▶ **Text passage**
┌────────

HCL Tech raised EBIT margin guidance for FY21 to 21-21.5% from 20-21% predicted earlier.

The HCL Technologies Ltd. Jigani campus stands deserted in Bengaluru, India (Photographer Samyukta Lakshmi/Bloomberg)
The HCL Technologies Ltd. Jigani campus stands deserted in Bengaluru, India (Photographer Samyukta Lakshmi/Bloomberg)

HCL Technologies Ltd.’s revenue beat its own forecast for the third quarter, aided by demand for digital services as businesses moved online during the pandemic.

Revenue for the software services provider increased 3.8% over the preceding quarter to Rs 19,302 crore in the three months to December, according to an exchange filing. That compares with the Rs 19,090.8-crore consensus forecast of analysts tracked by Bloomberg.

Dollar revenue rose 4.4% to $2,617 million.

HCL Tech during the three months ended September had maintained its revenue growth guidance for third and fourth quarters at 1.5-2.5% sequentially. The company now expects revenue in the quarter ending March to grow at 2-3%. It also raised EBIT margin guidance for FY21 to 21-21.5% from 20-21% predicted earlier.

Other highlights (quarter-on-quarter)

  • Net profit rose 26.5% to Rs 3,977 crore—against the estimated Rs 3,138.9 crore.

└────────

▶ **What the task asks**
Extend the article on HCL Technologies' third-quarter results from the point where it stops. The rows that follow are not needed for this task.

▶ **Data for analysis**
┌────────

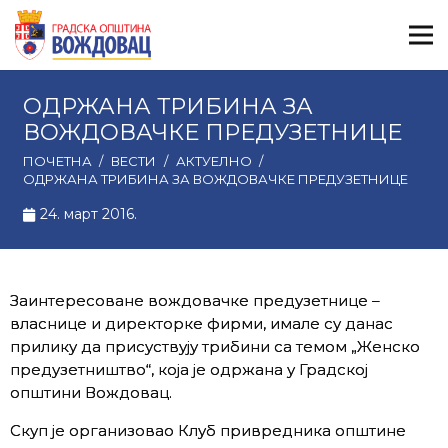
ОДРЖАНА ТРИБИНА ЗА
ВОЖДОВАЧКЕ ПРЕДУЗЕТНИЦЕ
ПОЧЕТНА
/
ВЕСТИ
/
АКТУЕЛНО
/
ОДРЖАНА ТРИБИНА ЗА ВОЖДОВАЧКЕ ПРЕДУЗЕТНИЦЕ
24. март 2016.
Заинтересоване вождовачке предузетнице –
власнице и директорке фирми, имале су данас
прилику да присуствују трибини са темом „Женско
предузетништво“, која је одржана у Градској
општини Вождовац.
Скуп је организовао Клуб привредника општине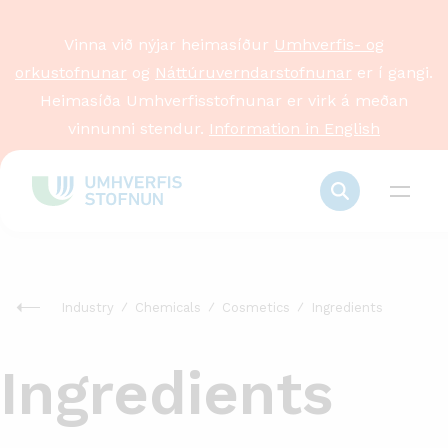
Vinna við nýjar heimasíður
Umhverfis- og
orkustofnunar
og
Náttúruverndarstofnunar
er í gangi.
Heimasíða Umhverfisstofnunar er virk á meðan
vinnunni stendur.
Information in English
Industry
Chemicals
Cosmetics
Ingredients
Ingredients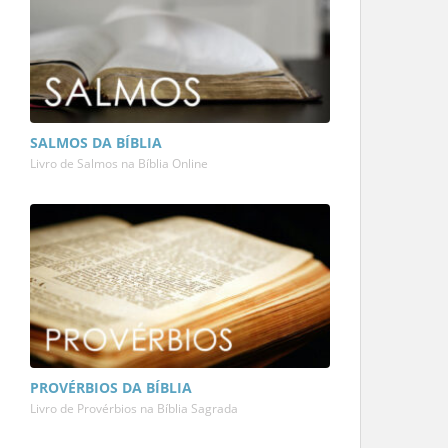
SALMOS DA BÍBLIA
Livro de Salmos na Bíblia Online
PROVÉRBIOS DA BÍBLIA
Livro de Provérbios na Bíblia Sagrada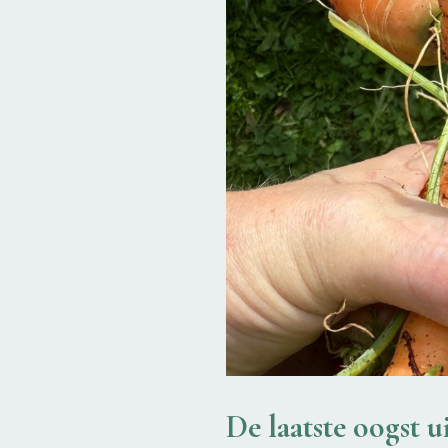
De laatste oogst u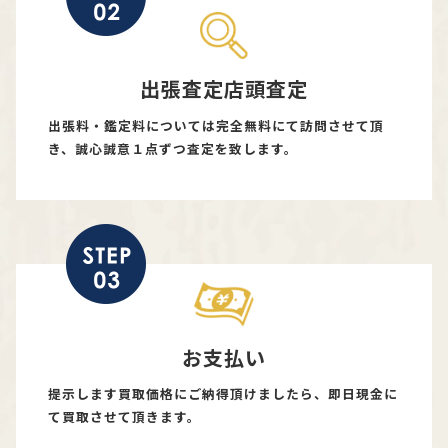
出張査定店頭査定
出張料・鑑定料については完全無料にて訪問させて頂
き、誠心誠意１点ずつ査定を致します。
お支払い
提示します買取価格にご納得頂けましたら、即日現金に
て買取させて頂きます。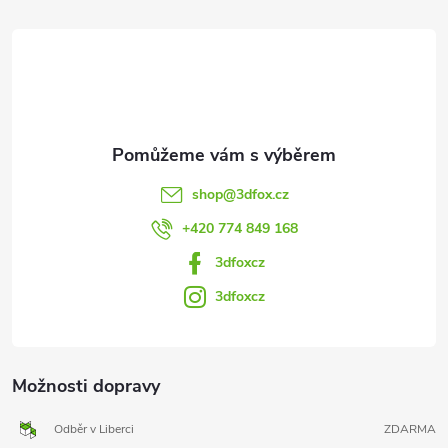
t
í
shop
@
3dfox.cz
+420 774 849 168
3dfoxcz
3dfoxcz
Možnosti dopravy
Odběr v Liberci
ZDARMA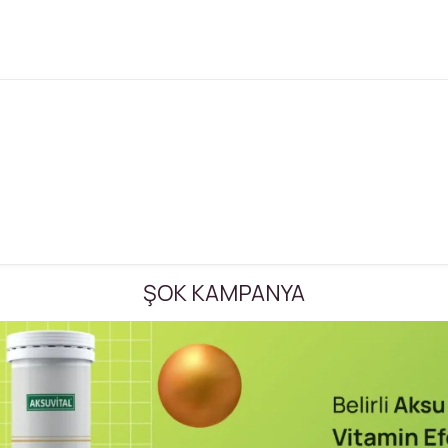
ŞOK KAMPANYA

└────────

▶ **Written answer**
  • EBIT margin expanded to 22.22% from 21.59%, despite wage hikes. Analysts had pegged the metric at 20.48%.

  • Operating income increased 10.3% to Rs 4,437 crore, compared with the Rs 3,911.5-crore forecast.

“This solid performance was driven by a robust momentum in our mode-2 and mode-3 businesses led by digital, cloud and products and platform segments. Our results reflect the success of the strategic investments we have made over the years, including unique ecosystem constructs with all cloud hyperscalers, organic and inorganic investments in a broad-based IP and platforms portfolio and an enterprise digital transformation value proposition that is truly integrated and differentiated,” C Vijayakumar, president and chief executive officer at HCL Technologies, said in the filing.

Technology companies saw their costs rise after the Covid-19 pandemic stalled trade and forced employees to work from work. The firms even lost billings as they generate most of their business overseas. The sector, however, rebounded in the second quarter, aided by large deal wins and client spending on cloud computing, artificial intelligence and internet of things as businesses moved online.

HCL Tech’s peers Tata Consultancy Services Ltd., Infosys Ltd. and Wipro Ltd., too, saw a rise in revenue and profit during the reported quarter. While TCS forecast double-digit growth in the next financial year, Infosys raised expectations for the ongoing fiscal. Wipro also upped guidance for IT services revenue in the fourth quarter.

Still, shares of HCL Tech fell 0.3% after the results were announced compared with a flat Nifty 50 Index.